🤖 AI Summary
Rigid group-equivariant constraints in physical system modeling degrade performance when symmetries are broken—common in real-world asymmetric dynamics.
Method: This paper proposes an object-centric world model for multi-object scenes, introducing geometric algebra (GA) into dynamic modeling for the first time. Instead of hard equivariance constraints, it employs soft geometric inductive biases encoded via GA, preserving structural priors while accommodating physical asymmetry. The framework integrates geometric algebra neural networks, object-centric representations, and autoregressive temporal modeling.

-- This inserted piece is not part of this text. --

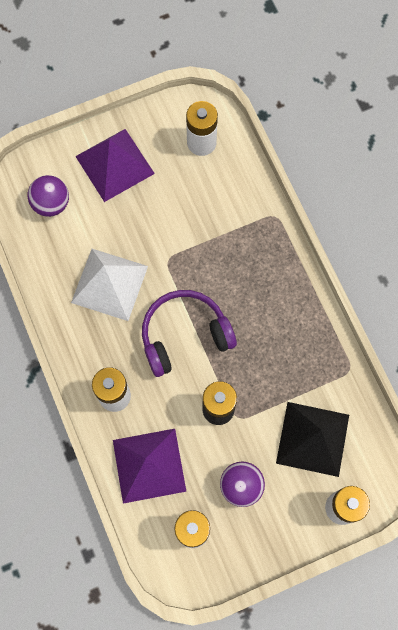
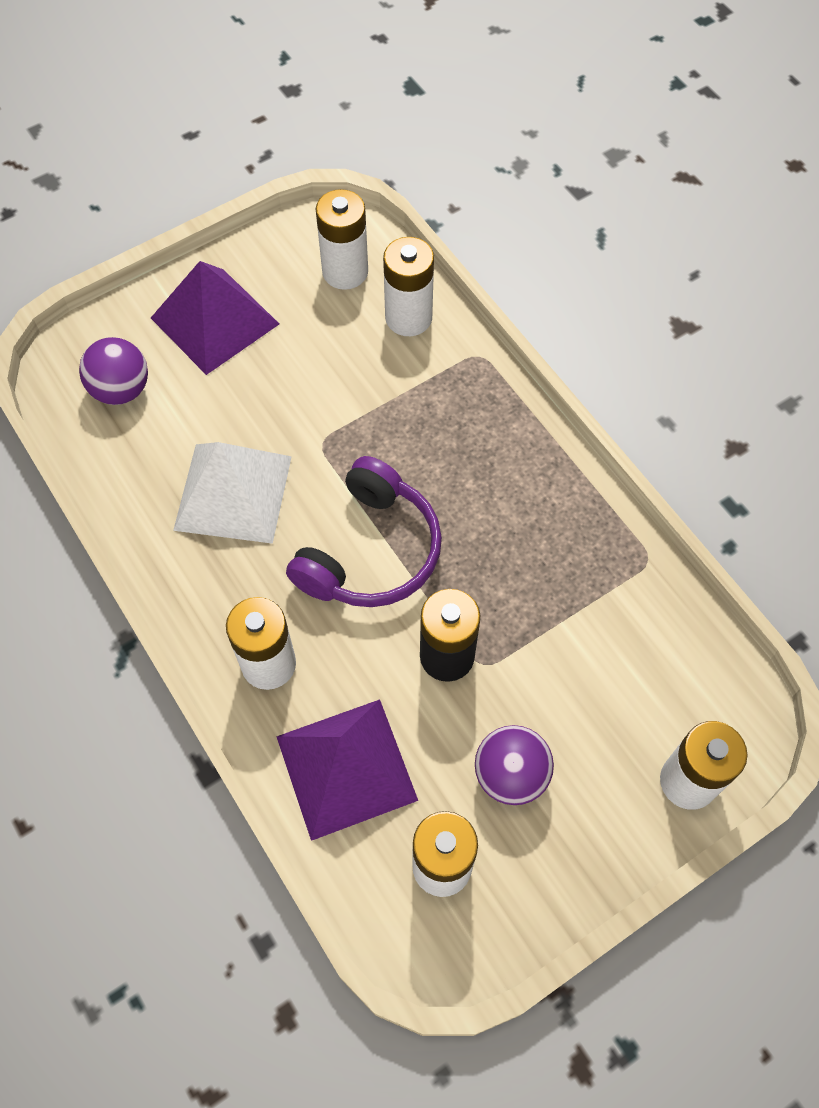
camera: 10 degrees left, 10 degrees down
(184, 336) = (369, 551): purple headphones -> purple headphones turned 150 degrees clockwise
(236, 182) = (408, 318): none -> white battery
(312, 438) = (613, 677): black pyramid -> none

Results: Evaluated on 2D rigid-body dynamics simulation, the method achieves high-fidelity one-step-ahead frame prediction. Experiments demonstrate significantly improved long-horizon physical fidelity over non-equivariant baselines, enhanced sample efficiency, and greater robustness in modeling multi-object interactions. These results validate geometric algebra as an interpretable, physics-grounded intermediate representation bridging physical principles and deep learning—with strong generalization potential.
📝 Abstract
Equivariance is a powerful prior for learning physical dynamics, yet exact group equivariance can degrade performance if the symmetries are broken. We propose object-centric world models built with geometric algebra neural networks, providing a soft geometric inductive bias. Our models are evaluated using simulated environments of 2d rigid body dynamics with static obstacles, where we train for next-step predictions autoregressively. For long-horizon rollouts we show that the soft inductive bias of our models results in better performance in terms of physical fidelity compared to non-equivariant baseline models. The approach complements recent soft-equivariance ideas and aligns with the view that simple, well-chosen priors can yield robust generalization. These results suggest that geometric algebra offers an effective middle ground between hand-crafted physics and unstructured deep nets, delivering sample-efficient dynamics models for multi-object scenes.